* **Given text**
# # # #

Hamilton is a 1917 Broadway play about Alexander Hamilton, written by Mary P. Hamlin and George Arliss. It was directed by Dudley Digges and starred Arliss in the title role. It follows the attempts of Hamilton to establish a new financial structure for the United States following the Confederation Period and the establishment of a new Constitution in 1787.

Mary Hamlin, then a 46-year-old high society woman and mother of four, claimed that playwriting was her "secret desire."

In 1931, the film Alexander Hamilton was released. It was based on Hamlin's play and Arliss reprised the title role.

Cast
 George Arliss as Alexander Hamilton 
 Carl Anthony as Thomas Jefferson
 Hardee Kirkland as James Monroe
 John D. Ravold as William B. Giles
 George Woodward  as General Philip Schuyler 
 Guy Favieres as  Count Talleyrand
 Pell Trenton as James Reynolds
 James O. Barrows as Zekial
 Wilson Day as Chief Justice John Jay
 Harry Maitland as Colonel Lear
 C.M. Van Clief as Citizen
 Florence Arliss as Mrs. Betsy Hamilton
 Marion Barney  as Angelica Church
 Jeanne Eagels as Mrs. Maria Reynolds
 Gillian Scaife as Mrs. Zachery Whalen

Reception
Hamilton opened to positive reviews on Broadway. A review in the New York Post read, "Congratulations are due to Mary Hamlin and George Arliss upon the cordial public reception accorded to their play 'Hamilton,' upon the occasion of its first production in this city ... The piece is a welcome and, in some respects, notable addition to the small body of genuine American drama. ... it is a real play with real men and women in it, containing an appeal not only to popular taste, but to the attention of the intelligent theatergoer."

# # # #

* **Stated problem 1**
Return, word for word, the lines of the listing between the line holding "Rendered at 1626 by 1125 pixels." and the line holding "title Thanks for", inclusive.
The Hamilton article and the listing that comes after it are unrelated to each other.

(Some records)
# # # #

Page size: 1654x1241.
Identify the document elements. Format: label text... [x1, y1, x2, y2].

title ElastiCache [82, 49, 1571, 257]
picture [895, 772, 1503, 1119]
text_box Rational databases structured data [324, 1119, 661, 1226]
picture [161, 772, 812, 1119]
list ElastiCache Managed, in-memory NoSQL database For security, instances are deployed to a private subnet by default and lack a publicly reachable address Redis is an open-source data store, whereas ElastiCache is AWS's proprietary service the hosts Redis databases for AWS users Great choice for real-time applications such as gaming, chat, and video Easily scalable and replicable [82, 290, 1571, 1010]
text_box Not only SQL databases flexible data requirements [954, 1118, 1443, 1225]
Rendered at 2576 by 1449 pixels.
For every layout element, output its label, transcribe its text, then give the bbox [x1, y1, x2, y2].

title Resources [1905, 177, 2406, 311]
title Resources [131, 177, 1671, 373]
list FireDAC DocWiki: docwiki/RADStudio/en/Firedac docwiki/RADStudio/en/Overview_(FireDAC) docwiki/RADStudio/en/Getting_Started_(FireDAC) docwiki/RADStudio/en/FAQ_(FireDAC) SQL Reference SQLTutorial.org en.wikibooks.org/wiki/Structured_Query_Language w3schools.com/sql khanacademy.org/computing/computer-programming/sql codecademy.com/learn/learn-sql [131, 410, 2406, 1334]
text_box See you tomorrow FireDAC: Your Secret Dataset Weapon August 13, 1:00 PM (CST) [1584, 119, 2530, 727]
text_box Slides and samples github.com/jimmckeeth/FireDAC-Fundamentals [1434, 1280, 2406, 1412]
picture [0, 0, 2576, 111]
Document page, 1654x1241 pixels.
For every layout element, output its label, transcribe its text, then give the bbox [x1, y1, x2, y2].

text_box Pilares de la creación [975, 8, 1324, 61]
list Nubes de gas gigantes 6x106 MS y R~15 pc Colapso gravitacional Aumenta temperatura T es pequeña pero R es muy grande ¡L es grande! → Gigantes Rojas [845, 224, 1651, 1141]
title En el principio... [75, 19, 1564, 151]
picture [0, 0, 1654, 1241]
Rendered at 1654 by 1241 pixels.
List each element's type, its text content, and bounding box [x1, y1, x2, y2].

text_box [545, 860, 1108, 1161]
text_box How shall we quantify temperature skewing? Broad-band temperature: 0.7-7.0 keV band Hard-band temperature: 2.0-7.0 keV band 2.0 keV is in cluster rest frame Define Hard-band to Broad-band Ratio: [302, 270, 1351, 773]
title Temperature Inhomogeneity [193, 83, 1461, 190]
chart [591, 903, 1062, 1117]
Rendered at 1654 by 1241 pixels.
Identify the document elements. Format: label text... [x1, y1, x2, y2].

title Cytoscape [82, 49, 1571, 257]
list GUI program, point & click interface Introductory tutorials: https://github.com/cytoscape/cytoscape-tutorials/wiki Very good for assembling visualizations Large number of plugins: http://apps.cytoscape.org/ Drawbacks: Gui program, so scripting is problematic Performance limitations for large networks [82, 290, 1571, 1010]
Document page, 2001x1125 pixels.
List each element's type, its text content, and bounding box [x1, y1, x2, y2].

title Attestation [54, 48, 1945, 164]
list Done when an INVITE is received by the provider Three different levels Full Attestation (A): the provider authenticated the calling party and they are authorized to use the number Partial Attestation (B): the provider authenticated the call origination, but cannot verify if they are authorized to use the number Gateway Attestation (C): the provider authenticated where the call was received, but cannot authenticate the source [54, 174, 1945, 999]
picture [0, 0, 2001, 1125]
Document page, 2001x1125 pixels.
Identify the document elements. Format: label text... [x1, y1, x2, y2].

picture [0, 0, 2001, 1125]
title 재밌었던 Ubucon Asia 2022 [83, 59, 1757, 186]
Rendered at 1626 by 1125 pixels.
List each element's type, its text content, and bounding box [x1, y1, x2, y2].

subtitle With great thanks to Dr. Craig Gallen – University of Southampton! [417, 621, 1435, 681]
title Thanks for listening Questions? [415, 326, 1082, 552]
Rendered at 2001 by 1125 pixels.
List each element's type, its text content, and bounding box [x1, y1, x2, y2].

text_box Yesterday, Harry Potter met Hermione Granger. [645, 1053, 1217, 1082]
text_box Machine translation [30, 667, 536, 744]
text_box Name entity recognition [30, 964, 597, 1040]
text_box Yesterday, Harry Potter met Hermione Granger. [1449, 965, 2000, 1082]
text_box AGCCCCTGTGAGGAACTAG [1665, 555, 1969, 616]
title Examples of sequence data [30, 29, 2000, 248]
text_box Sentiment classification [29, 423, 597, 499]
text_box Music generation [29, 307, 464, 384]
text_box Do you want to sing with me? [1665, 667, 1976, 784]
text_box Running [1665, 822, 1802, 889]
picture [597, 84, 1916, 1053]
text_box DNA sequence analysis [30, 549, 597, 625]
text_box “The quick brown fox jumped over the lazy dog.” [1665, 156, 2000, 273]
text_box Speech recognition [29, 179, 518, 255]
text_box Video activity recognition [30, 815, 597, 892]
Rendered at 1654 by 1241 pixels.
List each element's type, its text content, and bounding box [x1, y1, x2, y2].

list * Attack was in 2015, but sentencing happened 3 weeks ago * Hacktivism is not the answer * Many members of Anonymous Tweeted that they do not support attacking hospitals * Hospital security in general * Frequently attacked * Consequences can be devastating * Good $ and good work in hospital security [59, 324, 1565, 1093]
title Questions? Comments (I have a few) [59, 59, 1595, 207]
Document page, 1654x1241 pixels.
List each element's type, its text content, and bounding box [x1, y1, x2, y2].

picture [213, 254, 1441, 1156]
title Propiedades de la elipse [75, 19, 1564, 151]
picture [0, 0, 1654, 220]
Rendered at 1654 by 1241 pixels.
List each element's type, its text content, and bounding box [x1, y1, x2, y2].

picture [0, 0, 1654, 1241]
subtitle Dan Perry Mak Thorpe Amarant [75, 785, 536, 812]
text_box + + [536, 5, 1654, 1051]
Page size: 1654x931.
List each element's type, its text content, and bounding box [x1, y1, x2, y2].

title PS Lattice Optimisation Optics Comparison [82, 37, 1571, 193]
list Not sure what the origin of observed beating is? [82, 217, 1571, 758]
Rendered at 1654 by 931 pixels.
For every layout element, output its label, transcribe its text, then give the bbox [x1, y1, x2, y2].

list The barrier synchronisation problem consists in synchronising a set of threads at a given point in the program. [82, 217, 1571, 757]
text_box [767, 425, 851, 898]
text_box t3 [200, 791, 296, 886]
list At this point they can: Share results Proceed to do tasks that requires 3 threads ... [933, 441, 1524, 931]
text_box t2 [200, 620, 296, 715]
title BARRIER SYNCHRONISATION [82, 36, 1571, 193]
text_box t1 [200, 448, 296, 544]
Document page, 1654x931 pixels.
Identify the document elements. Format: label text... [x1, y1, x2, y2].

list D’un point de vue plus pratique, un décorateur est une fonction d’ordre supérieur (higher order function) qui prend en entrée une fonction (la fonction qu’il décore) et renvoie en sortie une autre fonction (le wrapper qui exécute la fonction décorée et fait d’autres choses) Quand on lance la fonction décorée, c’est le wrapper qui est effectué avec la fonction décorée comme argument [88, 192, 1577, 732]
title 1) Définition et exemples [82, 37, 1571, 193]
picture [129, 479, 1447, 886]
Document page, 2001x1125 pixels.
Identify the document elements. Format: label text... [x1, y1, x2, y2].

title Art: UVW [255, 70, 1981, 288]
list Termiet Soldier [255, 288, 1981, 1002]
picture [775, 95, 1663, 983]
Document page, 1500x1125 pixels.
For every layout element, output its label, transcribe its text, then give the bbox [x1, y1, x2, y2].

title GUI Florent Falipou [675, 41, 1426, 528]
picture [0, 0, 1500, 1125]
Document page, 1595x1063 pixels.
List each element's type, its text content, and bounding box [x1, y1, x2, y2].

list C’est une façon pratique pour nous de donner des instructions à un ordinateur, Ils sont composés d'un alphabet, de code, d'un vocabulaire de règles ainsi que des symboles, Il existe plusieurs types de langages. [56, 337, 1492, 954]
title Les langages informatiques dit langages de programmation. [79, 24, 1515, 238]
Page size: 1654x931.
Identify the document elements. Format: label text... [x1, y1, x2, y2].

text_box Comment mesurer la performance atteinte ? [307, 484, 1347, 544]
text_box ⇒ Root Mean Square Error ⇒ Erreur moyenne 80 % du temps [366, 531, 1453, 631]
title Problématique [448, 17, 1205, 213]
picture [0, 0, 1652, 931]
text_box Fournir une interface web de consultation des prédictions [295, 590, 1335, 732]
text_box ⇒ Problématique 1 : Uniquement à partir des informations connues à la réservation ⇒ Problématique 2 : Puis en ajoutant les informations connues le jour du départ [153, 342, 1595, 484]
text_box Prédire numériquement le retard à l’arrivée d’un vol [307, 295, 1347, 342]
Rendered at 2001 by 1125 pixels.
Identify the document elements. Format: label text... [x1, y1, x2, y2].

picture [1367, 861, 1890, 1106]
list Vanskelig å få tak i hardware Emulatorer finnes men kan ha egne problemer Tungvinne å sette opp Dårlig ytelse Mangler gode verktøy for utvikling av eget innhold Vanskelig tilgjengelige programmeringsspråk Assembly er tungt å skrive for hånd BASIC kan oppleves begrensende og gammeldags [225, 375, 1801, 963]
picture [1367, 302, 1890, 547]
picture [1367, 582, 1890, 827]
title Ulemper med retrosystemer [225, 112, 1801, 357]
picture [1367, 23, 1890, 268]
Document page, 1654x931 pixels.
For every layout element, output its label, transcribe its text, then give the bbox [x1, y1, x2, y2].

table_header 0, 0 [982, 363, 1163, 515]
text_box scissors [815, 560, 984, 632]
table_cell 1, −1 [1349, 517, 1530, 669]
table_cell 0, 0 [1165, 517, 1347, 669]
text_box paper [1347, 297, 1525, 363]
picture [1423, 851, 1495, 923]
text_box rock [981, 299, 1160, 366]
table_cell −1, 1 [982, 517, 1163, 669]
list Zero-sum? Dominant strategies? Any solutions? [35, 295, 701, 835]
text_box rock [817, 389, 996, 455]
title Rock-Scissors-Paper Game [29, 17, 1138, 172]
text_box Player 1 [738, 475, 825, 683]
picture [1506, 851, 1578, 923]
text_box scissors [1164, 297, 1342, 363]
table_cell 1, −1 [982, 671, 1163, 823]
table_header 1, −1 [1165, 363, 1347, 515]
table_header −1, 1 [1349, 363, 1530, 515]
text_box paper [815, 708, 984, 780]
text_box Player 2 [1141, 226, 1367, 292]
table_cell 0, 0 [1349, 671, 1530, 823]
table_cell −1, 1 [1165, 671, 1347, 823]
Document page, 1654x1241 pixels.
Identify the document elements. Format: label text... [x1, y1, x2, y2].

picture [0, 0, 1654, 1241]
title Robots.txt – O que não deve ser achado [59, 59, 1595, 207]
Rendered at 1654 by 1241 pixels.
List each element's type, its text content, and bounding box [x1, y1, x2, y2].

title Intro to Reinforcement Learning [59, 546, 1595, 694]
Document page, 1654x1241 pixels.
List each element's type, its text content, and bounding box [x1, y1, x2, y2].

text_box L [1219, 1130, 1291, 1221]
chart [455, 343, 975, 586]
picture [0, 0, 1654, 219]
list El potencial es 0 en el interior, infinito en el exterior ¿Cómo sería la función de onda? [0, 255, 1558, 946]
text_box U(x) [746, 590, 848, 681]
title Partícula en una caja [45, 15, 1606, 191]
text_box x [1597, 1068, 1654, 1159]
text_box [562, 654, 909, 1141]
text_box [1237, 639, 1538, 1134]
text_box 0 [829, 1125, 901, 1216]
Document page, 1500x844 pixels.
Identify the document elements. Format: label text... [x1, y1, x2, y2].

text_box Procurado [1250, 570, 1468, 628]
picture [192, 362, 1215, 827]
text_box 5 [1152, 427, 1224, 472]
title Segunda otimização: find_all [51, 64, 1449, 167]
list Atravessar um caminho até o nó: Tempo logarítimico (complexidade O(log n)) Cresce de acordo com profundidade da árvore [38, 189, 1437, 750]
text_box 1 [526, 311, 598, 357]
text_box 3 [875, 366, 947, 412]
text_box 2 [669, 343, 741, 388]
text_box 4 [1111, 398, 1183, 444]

# # # #

* **Stated problem 2**
According to the Hamilton article, who directed the 1917 Broadway play?

* **Reply 1**
Rendered at 1626 by 1125 pixels.
List each element's type, its text content, and bounding box [x1, y1, x2, y2].

subtitle With great thanks to Dr. Craig Gallen – University of Southampton! [417, 621, 1435, 681]
title Thanks for listening Questions? [415, 326, 1082, 552]

* **Reply 2**
Dudley Digges